As deep networks begin to be deployed as autonomous agents, the issue of how
they can communicate with each other becomes important. Here, we train two deep
nets from scratch to perform realistic referent identification through
unsupervised emergent communication. We show that the largely interpretable
emergent protocol allows the nets to successfully communicate even about object
types they did not see at training time.

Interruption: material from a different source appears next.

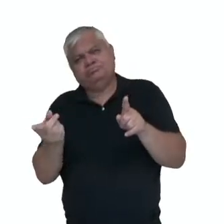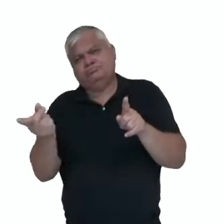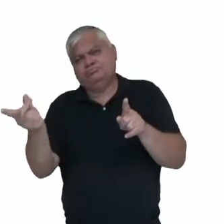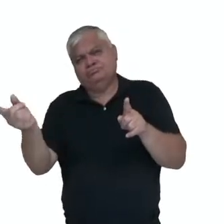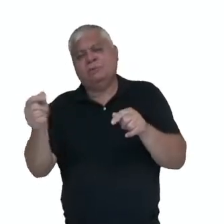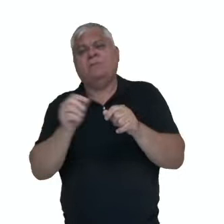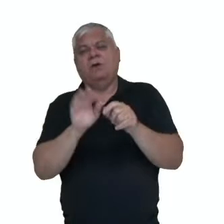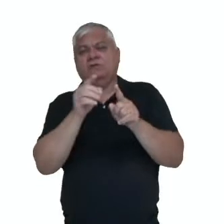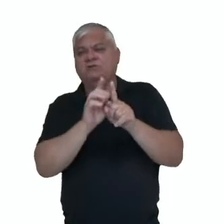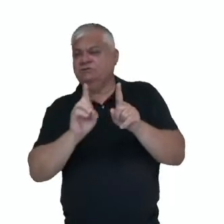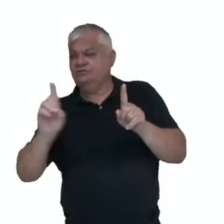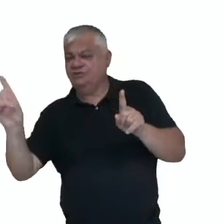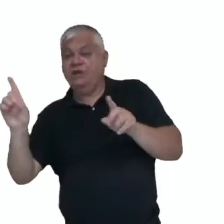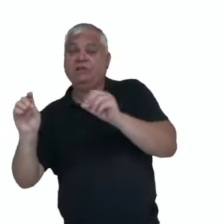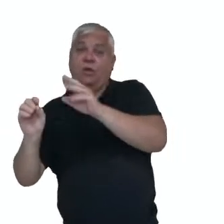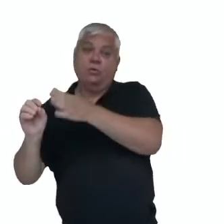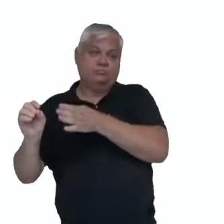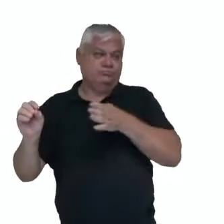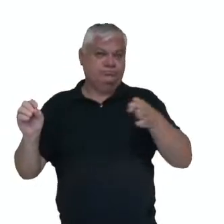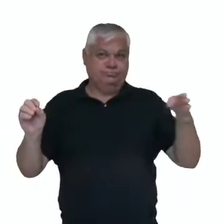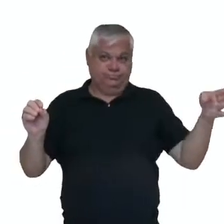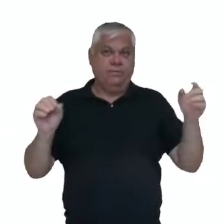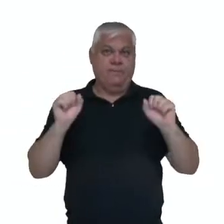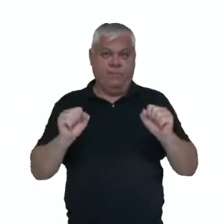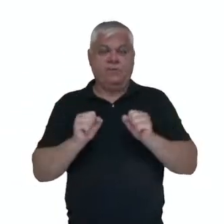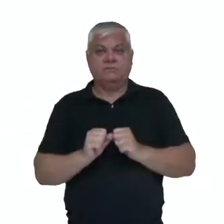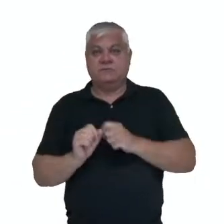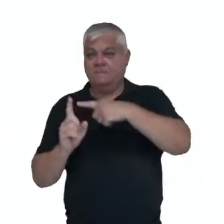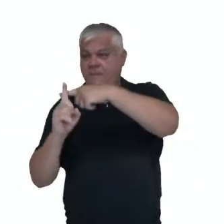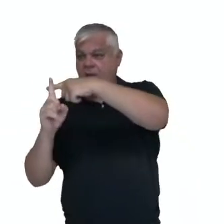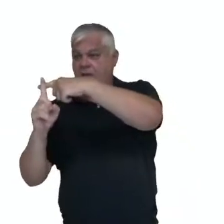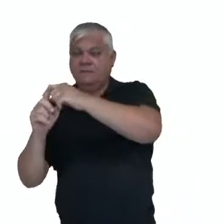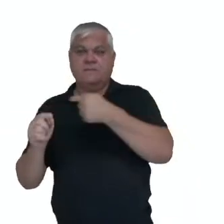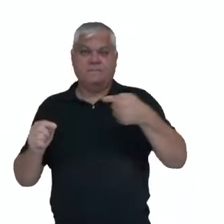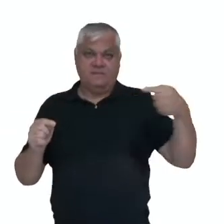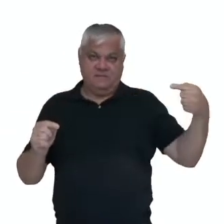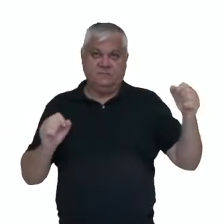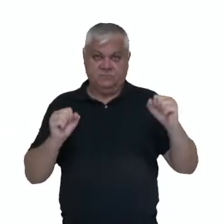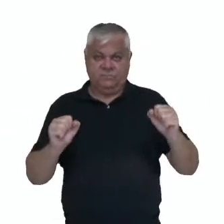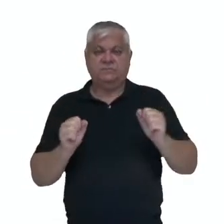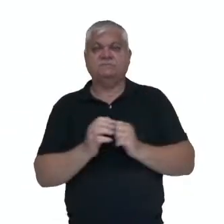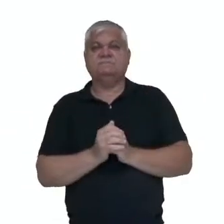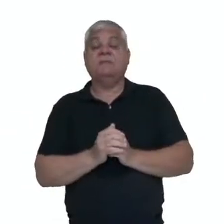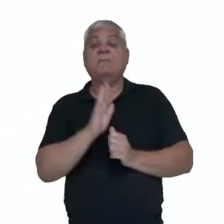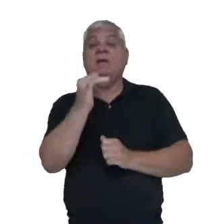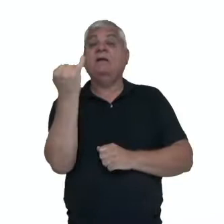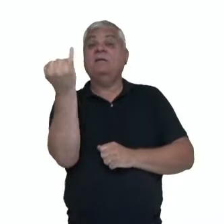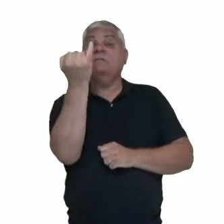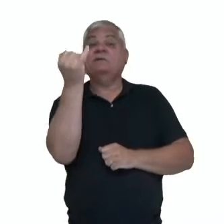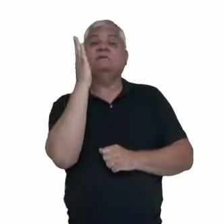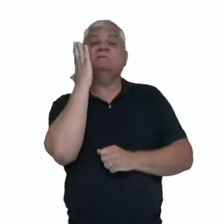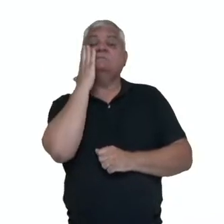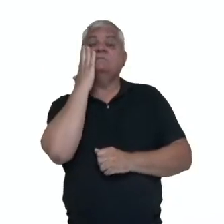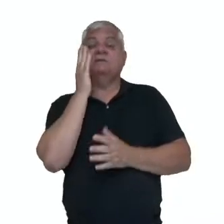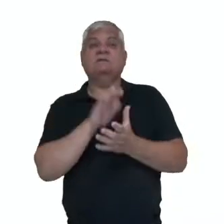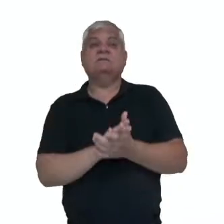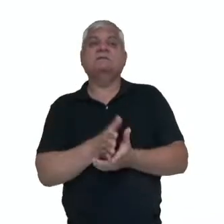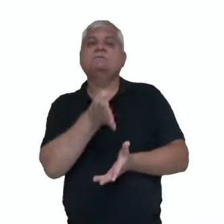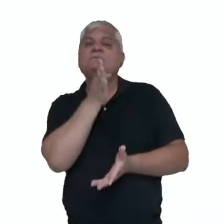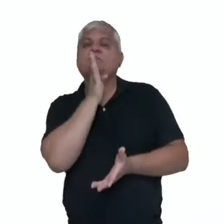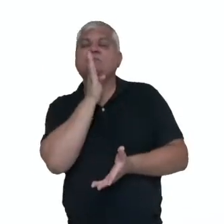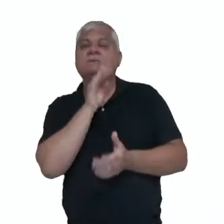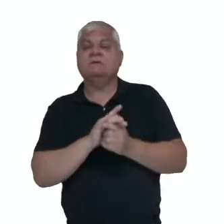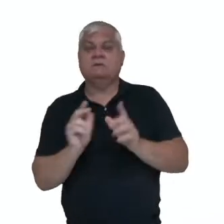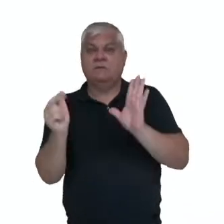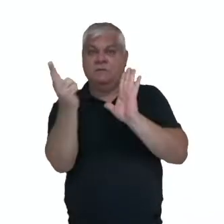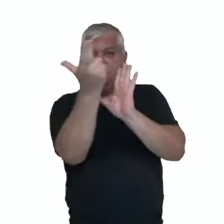para a direita quanto para a esquerda. Então, o que é importante a gente saber? Que, ou conhecer, né, que o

The visual representations induced as
a by-product of our training regime, moreover, show comparable quality, when
re-used as generic visual features, to a recent self-supervised learning model.

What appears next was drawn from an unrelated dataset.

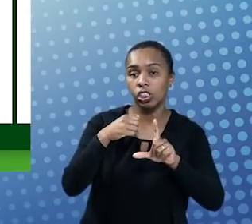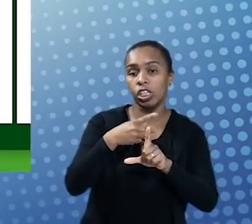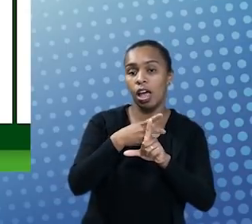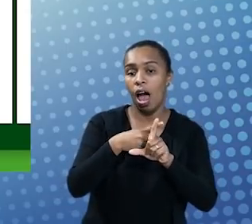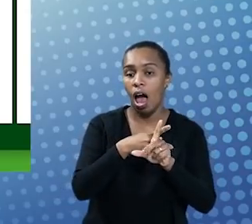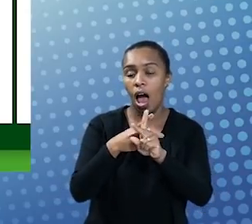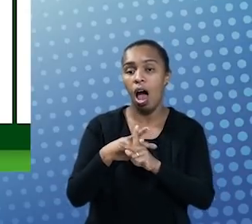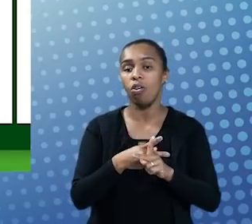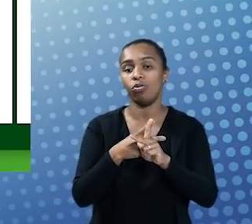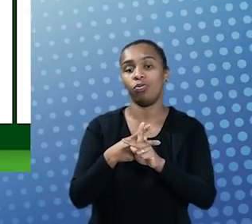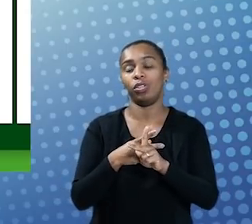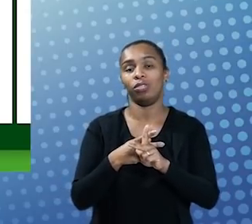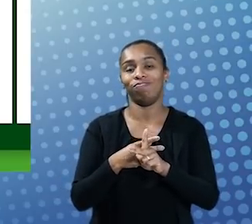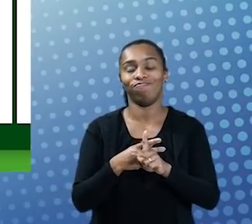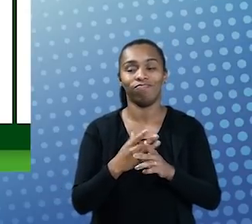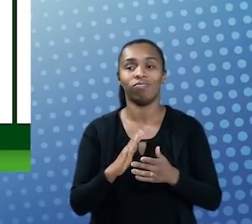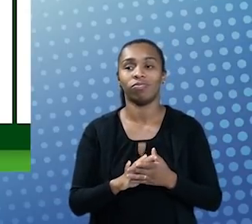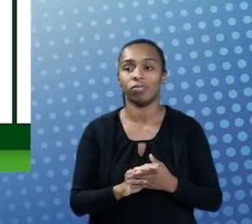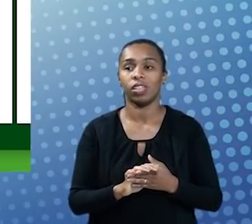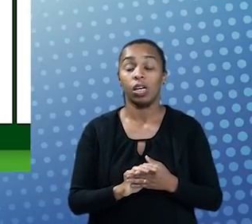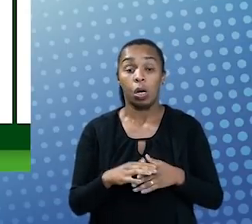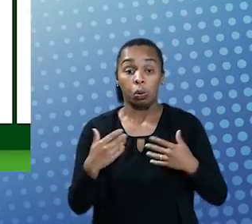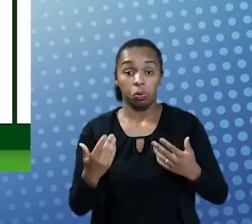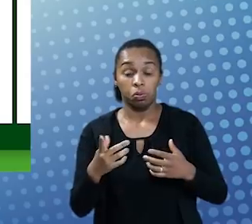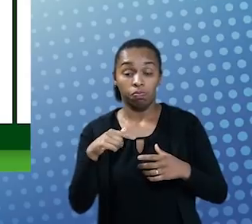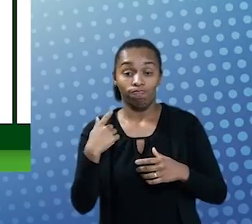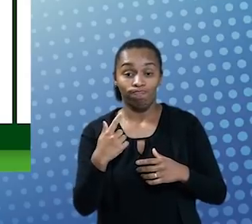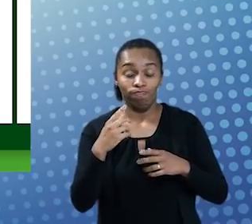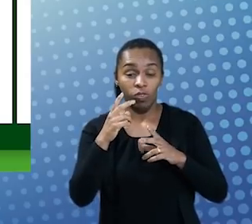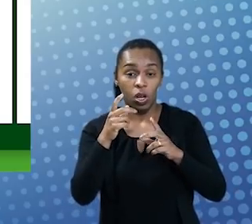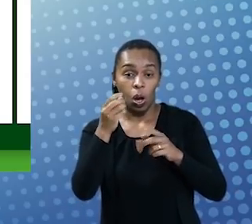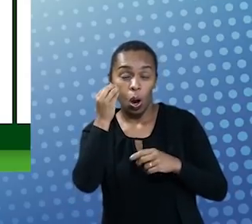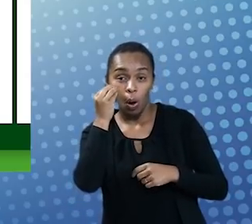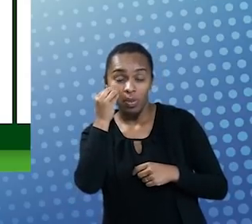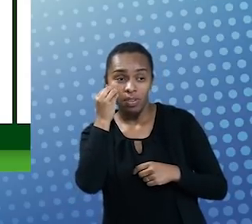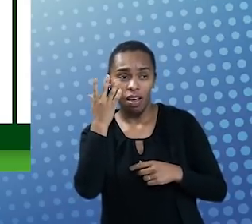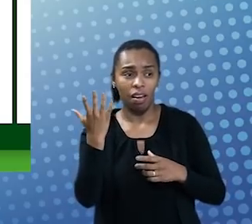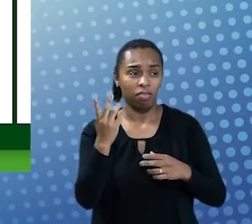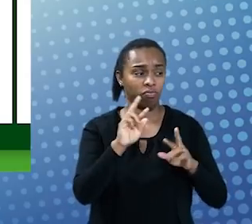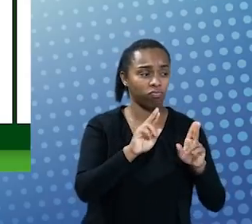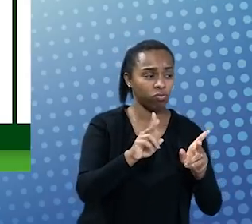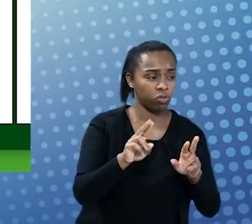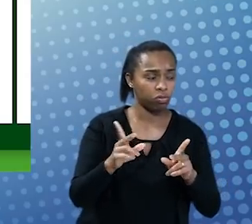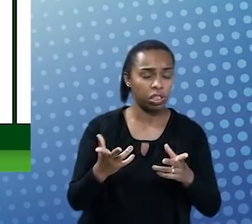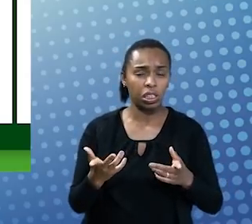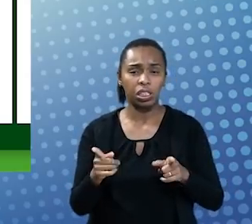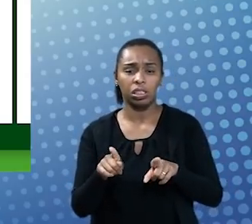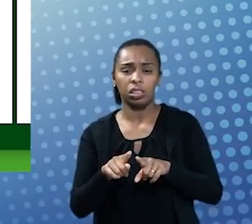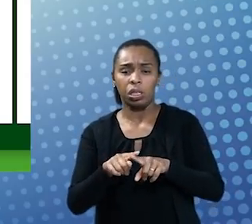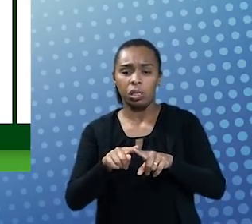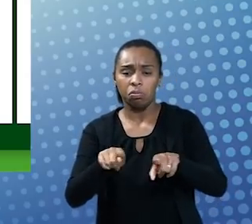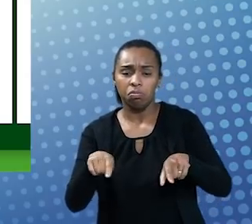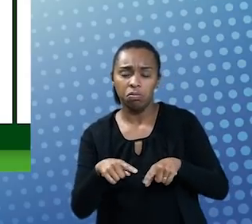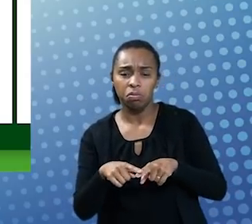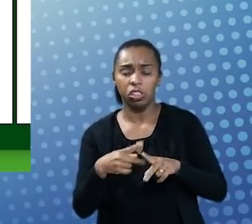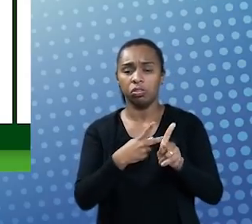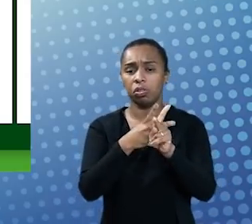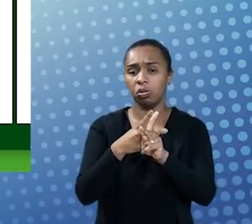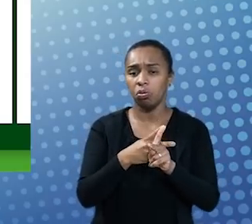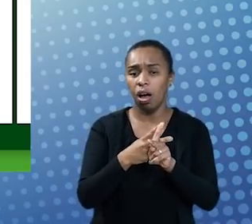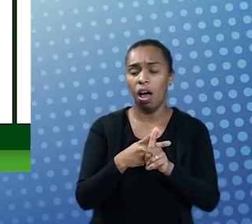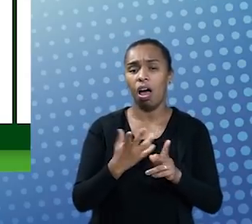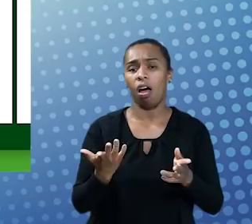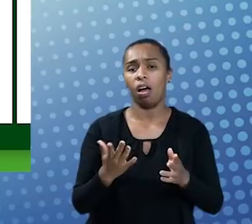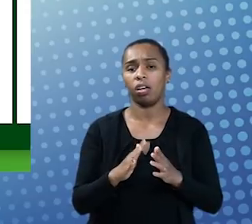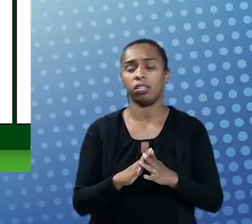expectativa ainda é muito maior, principalmente quando a gente observa essa possibilidade de convergência entre ambientes virtuais, sistemas de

Our results provide concrete evidence of the viability of (interpretable)
emergent deep net communication in a more realistic scenario than previously
considered, as well as establishing an intriguing link between this field and
self-supervised visual learning.
Our results provide concrete evidence of the viability of (interpretable) emergent deep net communication in a more realistic scenario than previously considered, as well as establishing an intriguing link between this ﬁeld and self-supervised visual learning.1
1 Introduction As deep networks become more effective at solving specialized tasks, there has been interest in letting them develop a language-like communication protocol so that they can ﬂexibly interact to address joint tasks .
Such ability would for example allow deep-net-controlled agents, such as self-driving cars, to inform each other about the presence and nature of potentially dangerous objects, besides being a basic requirement to support more advanced capabilities (e g , denoting relations between objects).
We exploit this insight to develop a robust end-to-end variant of a communication game.
Our experiments conﬁrm that, in our setup: i) the nets develop a set of discrete symbols allowing them to successfully discriminate objects in natural images, including novel ones that were not shown during training; ii) these symbols denote interpretable categories, so that their emergence constitutes a form of fully unsupervised image annotation; iii) the visual features induced as a by-product can be used as high-quality general-purpose representations, whose
The typical setup is that of a referential, or discriminative, communication game.
In the simplest scenario, which we adopt here, an agent, the Sender, sees one input (the target) and it sends a discrete symbol to another agent, the Receiver, that sees an array of items including the target, and has to point to the latter for communication to be deemed successful.
In one of the earliest papers in this line of research, Lazaridou et al  used images from ImageNet  as input to the discrimination game; Havrylov and Titov  used MSCOCO ; and Evtimova et al  used animal images from Flickr.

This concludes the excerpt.